T'avais trois ans de plus qu'moi. T'avais ton propre appart'. J'aimais v'nir chez toi. Y avait ton odeur partout, dans chaque pièce. C'que j'aimais aussi c'était allé dans la salle de bain après toi. Ça sentait ton savon. Alors, à peine j'étais rentré j'resortais. J'allais dans ta chambre. T'y étais et quasiment tout l'temps tu n'avais pas encore mis ton t-shirt. J't'embrassais alors la clavicule, puis l'épaule, puis la nuque. Puis j'repartais me doucher. Chez toi, y avait toujours d'la musique. « J'aime pas l'silence. » tu m'avais expliqué entre deux taffes de cigarettes. Y avait tous tes vieux groupes qui passaient en boucle. Parfois, tu fermais les yeux et tu chantais les paroles. T'avais une voix un peu rauque, abîmée par la cigarette, t'avais une voix à la Janis Joplin, et quand tu chantais bordel ça rendait bien. Et dans ces moments-là j't'aimais un peu plus encore, si c'est seulement possible.
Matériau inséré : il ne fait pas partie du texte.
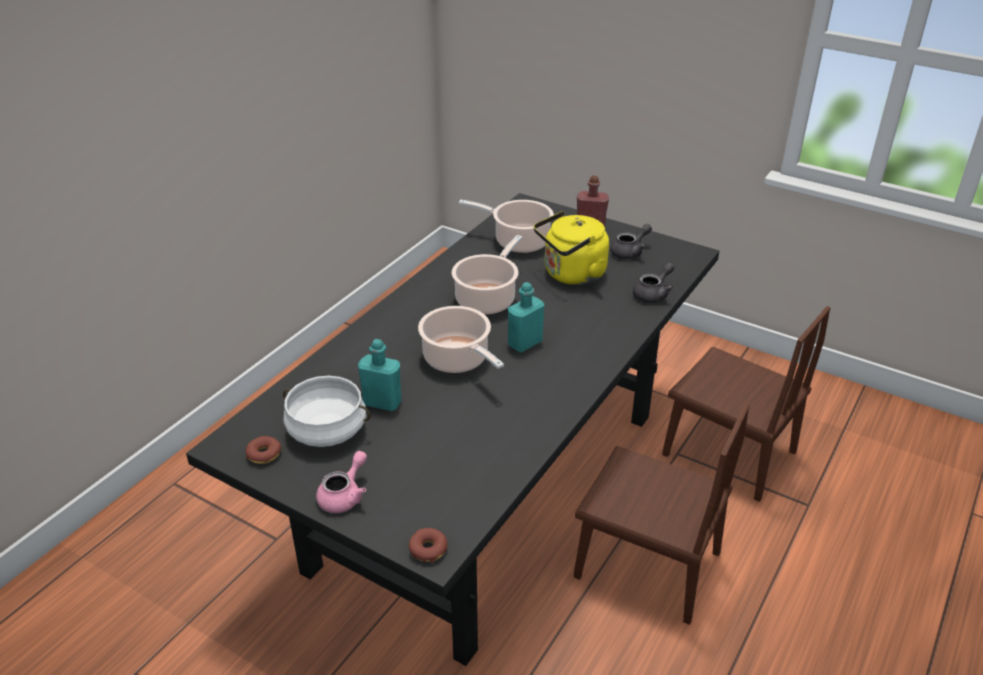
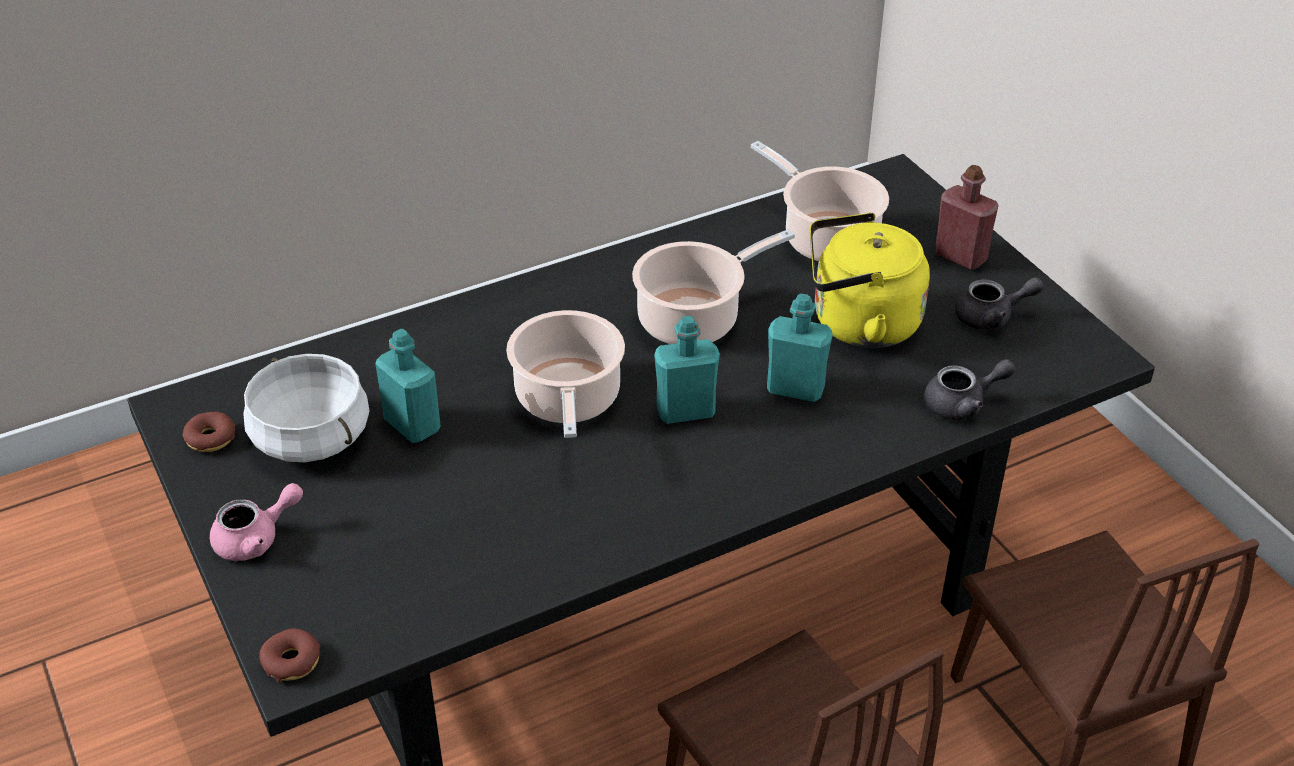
camera: 30 degrees right, 5 degrees up
none -> turquoise bottle [767,294,833,402]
Tes cheveux avaient eu toutes les couleurs possibles et inimaginables. J'aimais passé mes mains dedans pendant que j't'embrassais. Ils avaient jamais été bien longs mais j'les aimais bien. Ils étaient doux, j'sais pas comment tu faisais. Ta peau aussi était douce. En fait, tout de toi était doux. C'est juste qu'tu t'étais créée une carapace. T'aimais pas qu'on soit en public sauf dans l'parc. C'est pour ça qu'on allait chez toi.

Y avait cette odeur de parfum mêlée à celle de la nicotine chez toi. Y avait qu'du thé et d'l'alcool dans tes placards. J'buvais trop. Tu fumais trop. Ensemble on formait un trop mais c'trop là, j'l'aimais bien. C'était toi et moi.

Alors, j'comprends pas pourquoi t'es partie. J'aurais pas du tant m'attacher j'crois. J't'aime. J'peux te le dire maintenant. C'est p't-être pour ça qu't'es partie. Parce que j't'ai dit que j't'aimais. Mais ça m'bouffait d'l'intérieur de pas t'le dire. Fallait qu'ça sorte. T'sais où me trouver quand tu t'en s'ras remise. J't'aime et j'peux rien faire contre ça.